◆ The task:
Working from the entries below, tally each line that holds "produits". Give the tally and nothing else.
Segment Start: Records to process
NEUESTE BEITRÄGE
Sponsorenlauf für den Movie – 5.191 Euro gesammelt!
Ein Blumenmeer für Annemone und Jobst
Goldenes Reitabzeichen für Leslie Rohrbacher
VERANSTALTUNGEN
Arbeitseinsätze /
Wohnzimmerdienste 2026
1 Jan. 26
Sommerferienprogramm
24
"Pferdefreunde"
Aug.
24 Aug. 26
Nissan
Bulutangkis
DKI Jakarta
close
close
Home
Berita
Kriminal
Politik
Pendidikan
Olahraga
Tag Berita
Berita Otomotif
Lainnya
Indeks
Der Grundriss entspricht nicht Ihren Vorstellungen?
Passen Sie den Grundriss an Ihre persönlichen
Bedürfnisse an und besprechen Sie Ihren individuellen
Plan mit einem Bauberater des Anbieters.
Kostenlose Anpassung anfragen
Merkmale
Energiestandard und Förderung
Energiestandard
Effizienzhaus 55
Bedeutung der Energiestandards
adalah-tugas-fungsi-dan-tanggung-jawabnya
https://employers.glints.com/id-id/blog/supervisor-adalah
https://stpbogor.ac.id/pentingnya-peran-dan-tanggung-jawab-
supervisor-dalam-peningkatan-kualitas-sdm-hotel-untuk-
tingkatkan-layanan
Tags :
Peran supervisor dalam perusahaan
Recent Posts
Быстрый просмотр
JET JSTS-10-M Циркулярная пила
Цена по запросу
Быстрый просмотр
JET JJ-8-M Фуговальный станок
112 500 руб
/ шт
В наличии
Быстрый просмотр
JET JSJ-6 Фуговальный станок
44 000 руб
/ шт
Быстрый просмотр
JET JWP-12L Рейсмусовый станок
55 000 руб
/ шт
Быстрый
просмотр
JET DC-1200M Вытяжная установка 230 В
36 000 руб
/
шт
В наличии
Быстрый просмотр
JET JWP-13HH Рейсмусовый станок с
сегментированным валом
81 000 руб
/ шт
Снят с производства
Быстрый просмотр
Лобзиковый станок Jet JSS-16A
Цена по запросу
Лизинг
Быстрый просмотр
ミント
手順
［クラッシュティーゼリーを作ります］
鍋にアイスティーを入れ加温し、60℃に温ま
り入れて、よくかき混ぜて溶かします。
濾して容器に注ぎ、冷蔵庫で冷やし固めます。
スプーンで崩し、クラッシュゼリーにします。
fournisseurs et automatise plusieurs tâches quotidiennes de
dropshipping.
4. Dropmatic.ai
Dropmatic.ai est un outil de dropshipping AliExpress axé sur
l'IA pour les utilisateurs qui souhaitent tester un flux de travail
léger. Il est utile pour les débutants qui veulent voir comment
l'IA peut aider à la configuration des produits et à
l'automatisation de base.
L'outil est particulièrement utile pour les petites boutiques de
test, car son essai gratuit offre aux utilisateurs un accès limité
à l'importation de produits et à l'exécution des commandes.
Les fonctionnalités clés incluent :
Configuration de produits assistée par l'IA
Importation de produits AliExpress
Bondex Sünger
Segment End: Records to process
Segment Start: Records to process
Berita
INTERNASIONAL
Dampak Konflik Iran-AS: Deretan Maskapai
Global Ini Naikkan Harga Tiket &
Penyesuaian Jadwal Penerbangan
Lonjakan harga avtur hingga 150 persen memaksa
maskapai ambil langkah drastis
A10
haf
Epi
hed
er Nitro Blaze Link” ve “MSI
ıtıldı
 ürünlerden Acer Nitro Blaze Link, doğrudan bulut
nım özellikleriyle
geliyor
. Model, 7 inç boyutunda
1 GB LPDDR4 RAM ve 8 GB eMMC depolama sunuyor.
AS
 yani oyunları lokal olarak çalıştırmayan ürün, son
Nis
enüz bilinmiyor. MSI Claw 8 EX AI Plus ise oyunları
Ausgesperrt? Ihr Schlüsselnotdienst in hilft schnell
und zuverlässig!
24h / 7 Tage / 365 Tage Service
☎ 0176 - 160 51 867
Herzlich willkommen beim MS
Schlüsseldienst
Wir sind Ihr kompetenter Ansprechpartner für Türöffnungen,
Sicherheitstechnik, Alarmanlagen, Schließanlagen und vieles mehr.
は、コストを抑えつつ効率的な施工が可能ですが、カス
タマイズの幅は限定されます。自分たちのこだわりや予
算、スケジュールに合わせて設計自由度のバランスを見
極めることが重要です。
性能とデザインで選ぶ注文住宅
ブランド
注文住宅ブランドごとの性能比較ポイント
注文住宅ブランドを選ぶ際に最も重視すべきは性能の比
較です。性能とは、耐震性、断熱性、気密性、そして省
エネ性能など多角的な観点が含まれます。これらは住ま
Segment End: Records to process
Segment Start: Records to process
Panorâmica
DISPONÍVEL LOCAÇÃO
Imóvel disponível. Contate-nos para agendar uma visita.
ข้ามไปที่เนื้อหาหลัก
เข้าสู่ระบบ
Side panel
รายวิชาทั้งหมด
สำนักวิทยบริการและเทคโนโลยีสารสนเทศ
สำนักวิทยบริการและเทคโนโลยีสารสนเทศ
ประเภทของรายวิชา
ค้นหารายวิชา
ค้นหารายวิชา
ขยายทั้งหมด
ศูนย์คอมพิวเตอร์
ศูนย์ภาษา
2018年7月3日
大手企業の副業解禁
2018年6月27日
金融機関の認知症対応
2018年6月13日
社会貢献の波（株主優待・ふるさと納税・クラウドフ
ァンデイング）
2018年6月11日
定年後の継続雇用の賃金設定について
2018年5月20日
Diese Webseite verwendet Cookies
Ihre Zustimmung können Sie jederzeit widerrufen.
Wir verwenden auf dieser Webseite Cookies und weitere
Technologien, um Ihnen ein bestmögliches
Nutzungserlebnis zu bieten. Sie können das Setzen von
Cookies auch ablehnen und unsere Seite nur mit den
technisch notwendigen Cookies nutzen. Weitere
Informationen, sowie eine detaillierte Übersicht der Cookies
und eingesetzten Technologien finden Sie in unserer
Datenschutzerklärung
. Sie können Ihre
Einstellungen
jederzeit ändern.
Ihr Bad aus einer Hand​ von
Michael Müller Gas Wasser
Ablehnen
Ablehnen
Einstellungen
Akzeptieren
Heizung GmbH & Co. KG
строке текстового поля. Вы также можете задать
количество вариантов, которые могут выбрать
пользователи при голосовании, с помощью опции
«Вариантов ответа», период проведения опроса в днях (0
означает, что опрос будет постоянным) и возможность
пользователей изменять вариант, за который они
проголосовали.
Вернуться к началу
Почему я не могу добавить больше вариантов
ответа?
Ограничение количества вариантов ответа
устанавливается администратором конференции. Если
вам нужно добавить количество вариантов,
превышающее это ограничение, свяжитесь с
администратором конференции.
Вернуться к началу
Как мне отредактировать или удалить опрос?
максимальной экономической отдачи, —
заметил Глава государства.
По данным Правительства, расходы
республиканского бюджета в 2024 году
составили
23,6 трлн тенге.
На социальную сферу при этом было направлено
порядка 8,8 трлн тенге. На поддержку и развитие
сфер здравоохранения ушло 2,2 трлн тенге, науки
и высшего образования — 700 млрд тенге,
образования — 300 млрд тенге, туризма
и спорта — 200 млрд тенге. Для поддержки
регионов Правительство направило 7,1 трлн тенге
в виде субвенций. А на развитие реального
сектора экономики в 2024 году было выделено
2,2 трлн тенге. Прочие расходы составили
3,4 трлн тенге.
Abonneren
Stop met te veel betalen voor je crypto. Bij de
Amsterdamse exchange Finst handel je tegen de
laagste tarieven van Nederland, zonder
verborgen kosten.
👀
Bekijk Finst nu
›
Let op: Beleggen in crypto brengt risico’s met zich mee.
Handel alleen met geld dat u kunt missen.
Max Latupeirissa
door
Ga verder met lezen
Segment End: Records to process
◆ Reply:
4